STORED DATA START
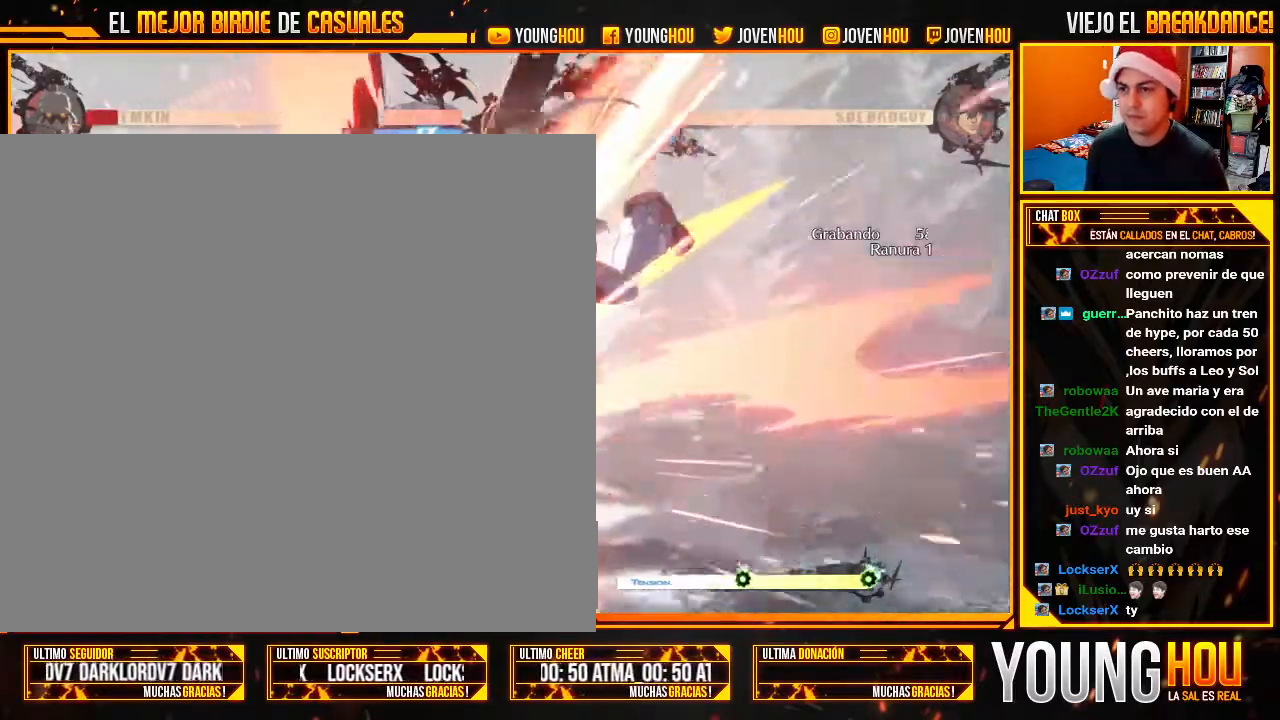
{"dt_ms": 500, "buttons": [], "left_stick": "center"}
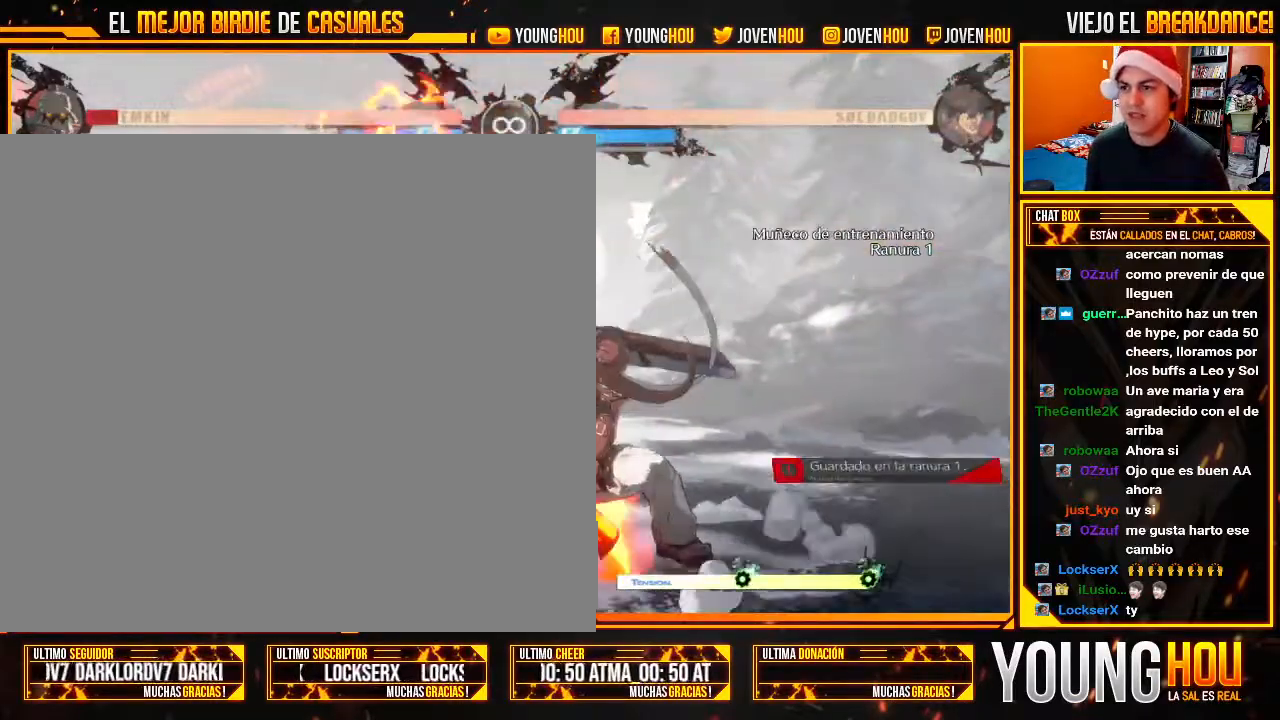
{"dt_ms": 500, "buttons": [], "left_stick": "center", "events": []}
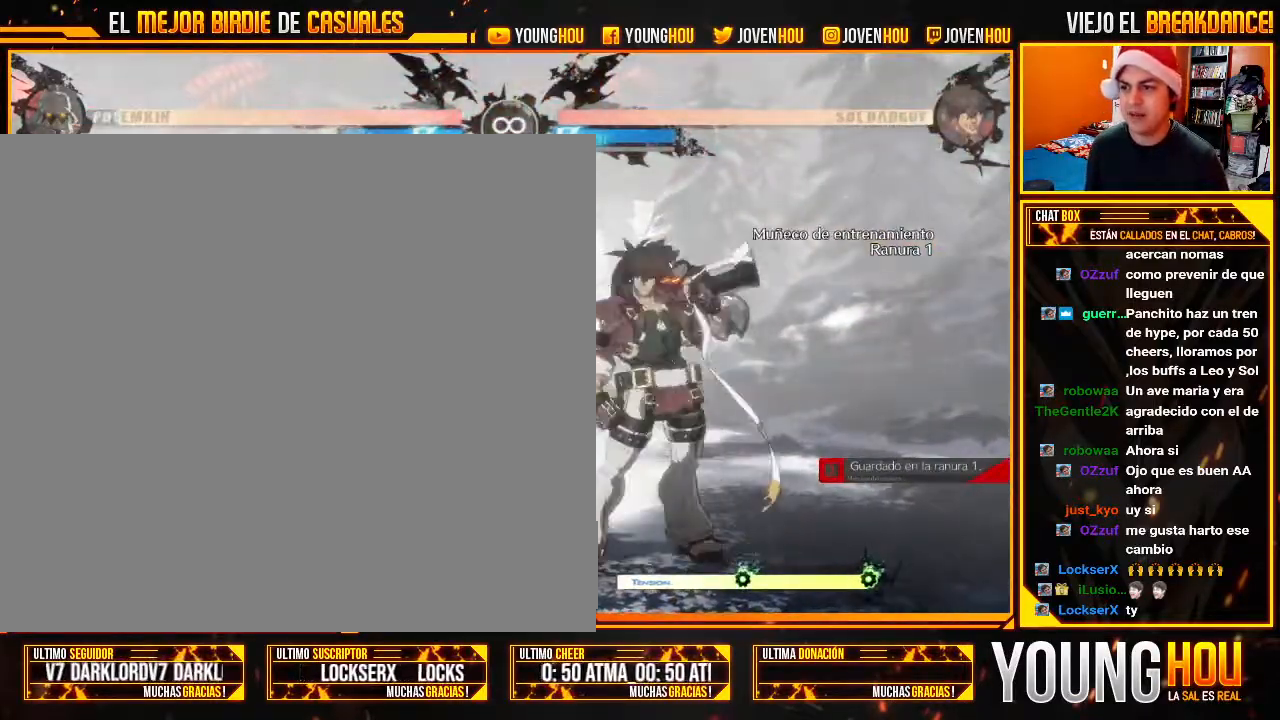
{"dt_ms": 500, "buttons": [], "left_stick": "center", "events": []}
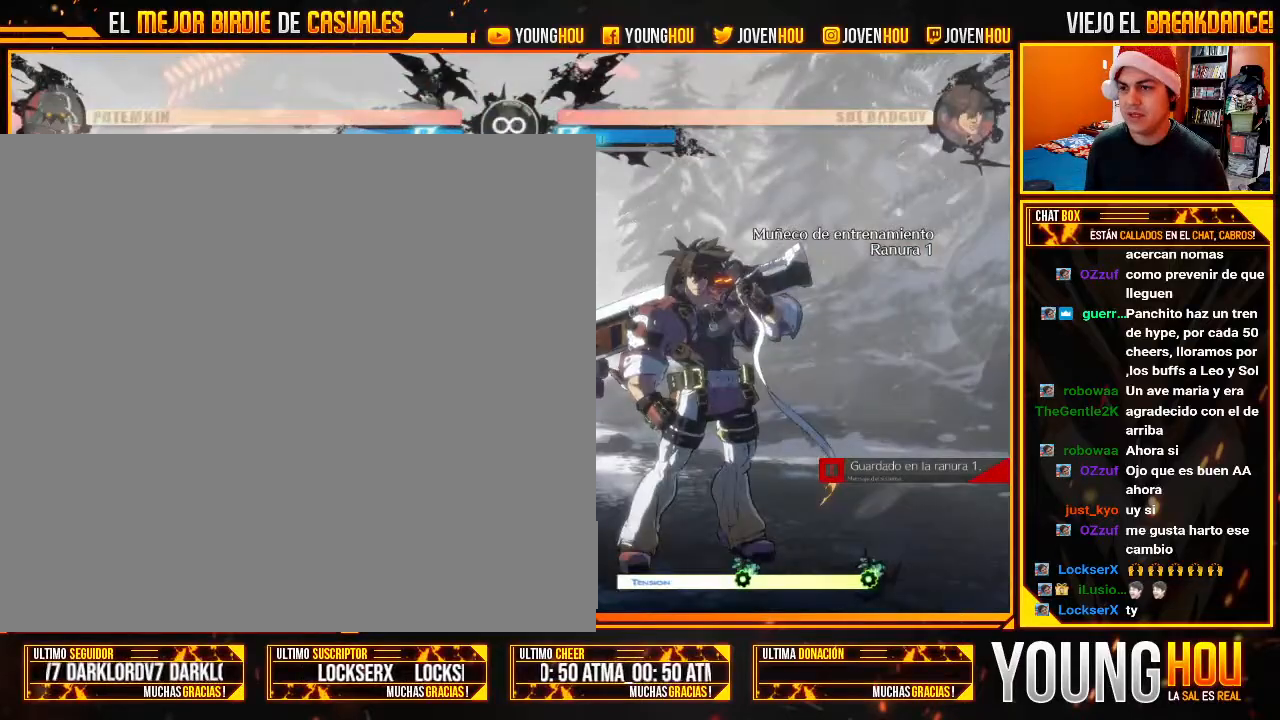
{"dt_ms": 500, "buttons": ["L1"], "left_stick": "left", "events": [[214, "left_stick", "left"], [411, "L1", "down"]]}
STORED DATA END
Every line of the listing above is to be set down verbatim, without the pictures.

{"dt_ms": 500, "buttons": [], "left_stick": "center"}
{"dt_ms": 500, "buttons": [], "left_stick": "center", "events": []}
{"dt_ms": 500, "buttons": [], "left_stick": "center", "events": []}
{"dt_ms": 500, "buttons": ["L1"], "left_stick": "left", "events": [[214, "left_stick", "left"], [411, "L1", "down"]]}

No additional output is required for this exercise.